I was mentored by some of the greats to pursue a passion project called the Community Resource Finder. Based on my personal experience, and validated through a human-centered design process, we built a tool that Community Health Workers use to find resources that address peoples’ basic needs, refer them to those resources, track the referrals, and measure the impact of services on health outcomes.

Through this process, I had the chance to meet a bunch of incredible community health workers and care coordinators across UHG, as well as the program and product folks supporting them. It was inspiring.

Led by colleagues from our international businesses, I helped with initiatives to track the Zika outbreak, identify the roots of the emotional health crisis in Brazil, scope out opportunities for new products, and co-develop road maps.

Grabbing lunch with our favorite Brazilian innovation team in Sao Paulo

I got to go through our Emerging Leadership Program and co-organize the Innovation Forum in SF. A mentor blossomed into a partner as we started an internal community and blog focused on health equity. And now I’m part of helping bring an environmental lens to our enterprise.

I’ll be honest: sometimes it is really difficult to work at a huge company. We’ve had countless reorganizations and leadership changes. Sometimes I wonder if my mission is at odds with the realities of a publicly traded company.

But as I look back, I’m overwhelmed with the fact that I’ve had the chance to do so many things I care about, so many things focused on truly improving health and access to care. I still don’t quite understand how it all happened, but I do know that I get too much credit for it. I learned what I know from the folks at Open Cities. Through Healthcare.mn, I inherited an amazing network and a platform to grow as a leader. And Optum…it says something about an organization when they listen to and empower [young] [female] employees to run with their dreams. I’m so grateful to my colleagues who have given me opportunities to support them, to learn from them, and sometimes to lead them.

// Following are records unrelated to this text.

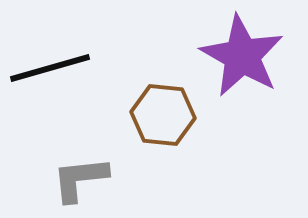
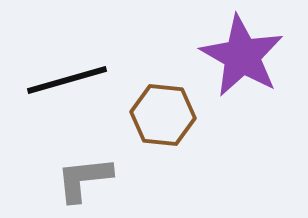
black line: moved 17 px right, 12 px down
gray L-shape: moved 4 px right
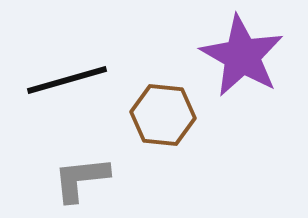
gray L-shape: moved 3 px left
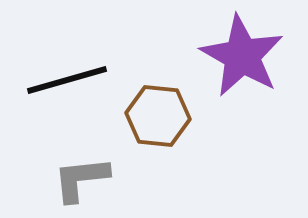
brown hexagon: moved 5 px left, 1 px down
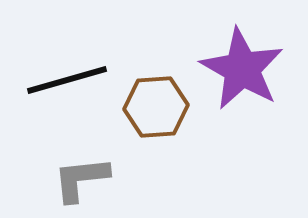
purple star: moved 13 px down
brown hexagon: moved 2 px left, 9 px up; rotated 10 degrees counterclockwise
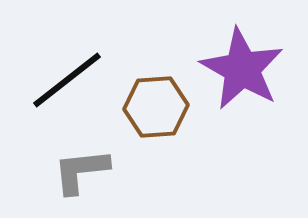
black line: rotated 22 degrees counterclockwise
gray L-shape: moved 8 px up
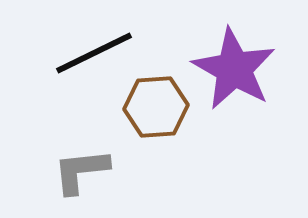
purple star: moved 8 px left
black line: moved 27 px right, 27 px up; rotated 12 degrees clockwise
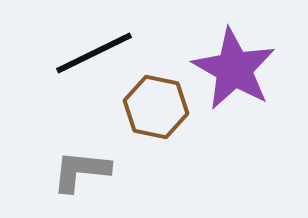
brown hexagon: rotated 16 degrees clockwise
gray L-shape: rotated 12 degrees clockwise
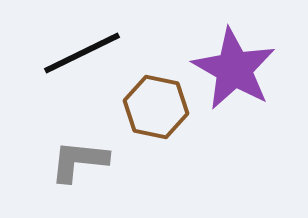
black line: moved 12 px left
gray L-shape: moved 2 px left, 10 px up
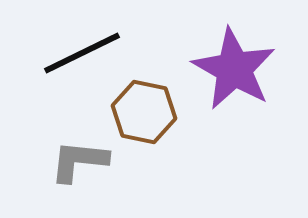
brown hexagon: moved 12 px left, 5 px down
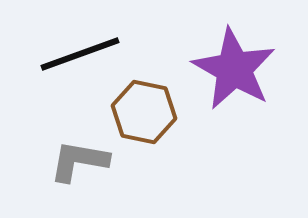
black line: moved 2 px left, 1 px down; rotated 6 degrees clockwise
gray L-shape: rotated 4 degrees clockwise
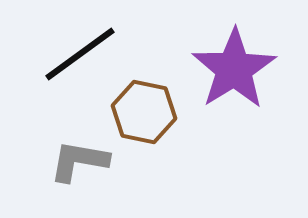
black line: rotated 16 degrees counterclockwise
purple star: rotated 10 degrees clockwise
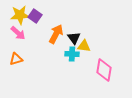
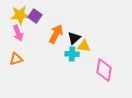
pink arrow: rotated 28 degrees clockwise
black triangle: rotated 24 degrees clockwise
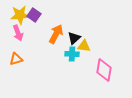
purple square: moved 1 px left, 1 px up
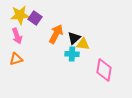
purple square: moved 1 px right, 3 px down
pink arrow: moved 1 px left, 3 px down
yellow triangle: moved 1 px left, 2 px up
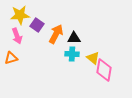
purple square: moved 2 px right, 7 px down
black triangle: rotated 40 degrees clockwise
yellow triangle: moved 10 px right, 14 px down; rotated 32 degrees clockwise
orange triangle: moved 5 px left, 1 px up
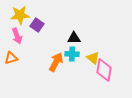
orange arrow: moved 28 px down
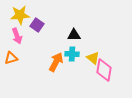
black triangle: moved 3 px up
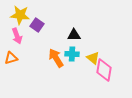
yellow star: rotated 12 degrees clockwise
orange arrow: moved 4 px up; rotated 60 degrees counterclockwise
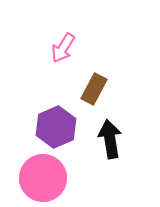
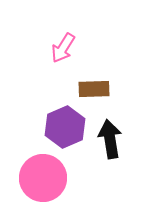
brown rectangle: rotated 60 degrees clockwise
purple hexagon: moved 9 px right
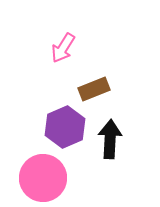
brown rectangle: rotated 20 degrees counterclockwise
black arrow: rotated 12 degrees clockwise
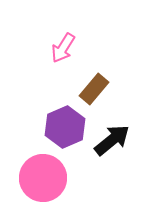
brown rectangle: rotated 28 degrees counterclockwise
black arrow: moved 2 px right, 1 px down; rotated 48 degrees clockwise
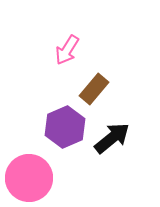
pink arrow: moved 4 px right, 2 px down
black arrow: moved 2 px up
pink circle: moved 14 px left
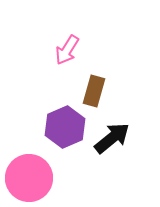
brown rectangle: moved 2 px down; rotated 24 degrees counterclockwise
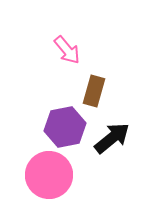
pink arrow: rotated 72 degrees counterclockwise
purple hexagon: rotated 12 degrees clockwise
pink circle: moved 20 px right, 3 px up
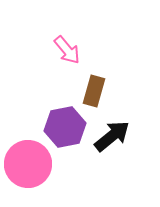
black arrow: moved 2 px up
pink circle: moved 21 px left, 11 px up
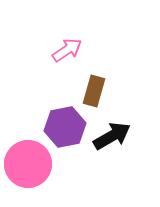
pink arrow: rotated 84 degrees counterclockwise
black arrow: rotated 9 degrees clockwise
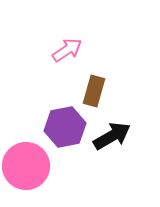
pink circle: moved 2 px left, 2 px down
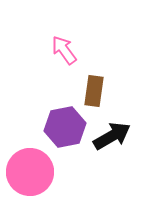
pink arrow: moved 3 px left; rotated 92 degrees counterclockwise
brown rectangle: rotated 8 degrees counterclockwise
pink circle: moved 4 px right, 6 px down
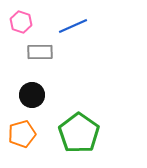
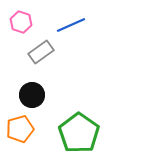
blue line: moved 2 px left, 1 px up
gray rectangle: moved 1 px right; rotated 35 degrees counterclockwise
orange pentagon: moved 2 px left, 5 px up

Co-hosting the UHG Innovation Forum in SF

My next steps

Today marks my last day working for Optum Innovation, Research and Development. On January 28th, I will start a new job at Rally Health (formerly Audax Health — mentioned at the beginning of this post). I will focus on new market strategy and design.

I’m sad to be leaving Optum IRD, but happy that I will still be in the broader UHG family. I’m excited to contribute to Rally’s mission while learning from leaders intent on delivering the best experiences to individuals who want to take control of their health. I’m thrilled that I will continue to push equity and climate lenses within our enterprise. And I’m grateful that I will have plenty of excuses to interact and work with my colleagues at UHG, poking my head in the office when I’m in Minnesota.

Thanks for the last four and half years, team!